In reply to a message from 1happycamper sent Tue 29 Nov 2011:
Most often it is necessary to use two tubing wrenches so there is
no strain on the tubes. They are like a box wrench but with a
section of the box removed, so it can be slipped over the tube then
slid onto the hex fitting. Using two of them there is no strain
put on the tube.
Yes all of those fittings are brazed to the rail. And it’s a good
idea to put a little anti-seize on the threads. Of the fittings
when you reassemble it. The threads don’t do any sealing so
there is no chance that the anti-seize will contaminate the fuel.
They are easy to repair. While it’s off add a ‘‘T’’ fitting the
tube that feeds the regulator so that a Schrader valve can be
easily installed. It will make checking fuel pressure very easy.
But don’t bring the pressure gauge into the cabin. I temporarily
tie mine to the wiper blade so I can see it while I drive.
After removing the rail and all of its hoses, Flush it with water
to eliminate any chance of a small fire. Then very carefully clean
the area you wish to repair down to bare metal. It must be shiny
clean. Any contamination will guarantee a leak. An acetylene
torch will provide enough heat to re-braze it or silver solder it.
Either will work fine. The coated brazing rod you can get at most
hardware stores will be the easiest to use. Even a MAP Gas torch
will possibly provide enough heat. But that’s a guess.
A very risky solution would be to clean the leaking area to bare
shiny metal. Be sure it is completely dry. Then use some JB Weld
to block the leak, as long as you remember that there is fuel under
close to 50PSI of pressure that you are trusting to a little
epoxy. But that stuff has worked for me many times when common
sense said that it wouldn’t. It’s only problem is that it takes
forever to cure and it is very runny. Unless you build a dam with
some clay, it will run off the tubes before it even starts to cure.

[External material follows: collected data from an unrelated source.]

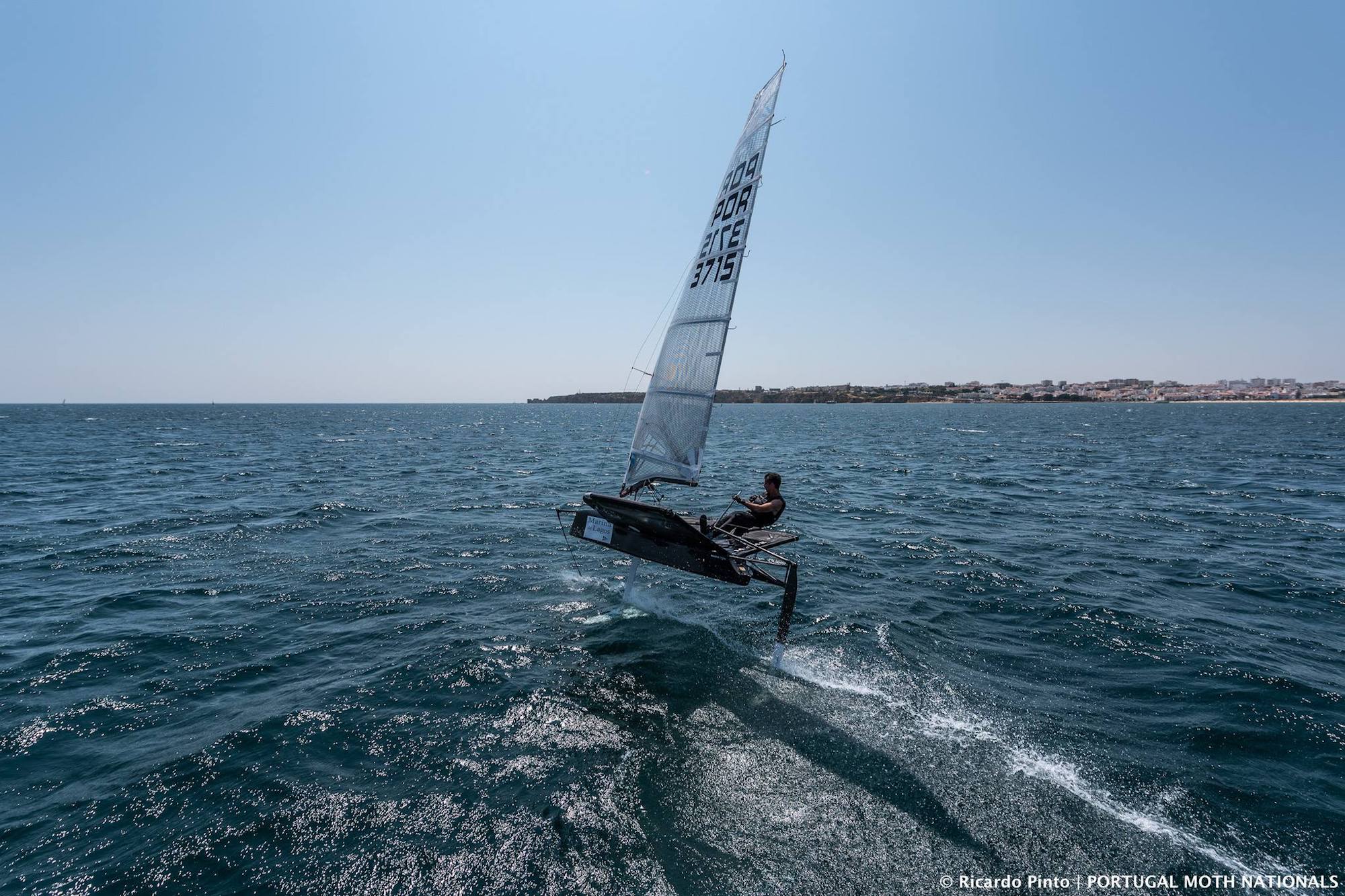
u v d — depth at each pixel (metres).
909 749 8.15
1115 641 11.82
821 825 6.70
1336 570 16.70
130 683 10.02
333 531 21.17
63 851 6.30
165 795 7.17
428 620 12.89
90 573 16.03
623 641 11.80
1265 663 10.77
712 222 12.42
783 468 42.81
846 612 13.46
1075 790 7.29
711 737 8.43
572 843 6.45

I was able to pick up some epoxy that is the same stuff Boeing uses
to glue their 787 Dreamliner to gather. It is incredible stuff but
it costs $30 for two tubes the size of the small JB Weld tubes that
I personally like the Idea of brazing the leak. But even that is
most likely fixing a tear in the tube and that sort of repair is
always problematic. You will need to be the judge of how risky the
repair will be.
I once had a fuel injection hose leaking, spraying a mist of fuel
into the engine compartment. Somehow it never caught fire and I
figured that I had missed that bullet, but I would never ever temp
the dark side again, at least not if I could help it.
Be sure to use two wrenches when reassembling and preferably hose
or tubing wrenches.–
The original message included these comments:
I was afraid of this happening…see my previous post
regarding looking for a solution to my ‘‘no start’’ 1995 XJ6 I
tried to check the fuel flow. I was unsuccessful in
loosening the nut on the fuel rail -the one near the fire
wall.The result si that now I have a car that does start,
the radio works - but with a HUGE gasoline leak!!!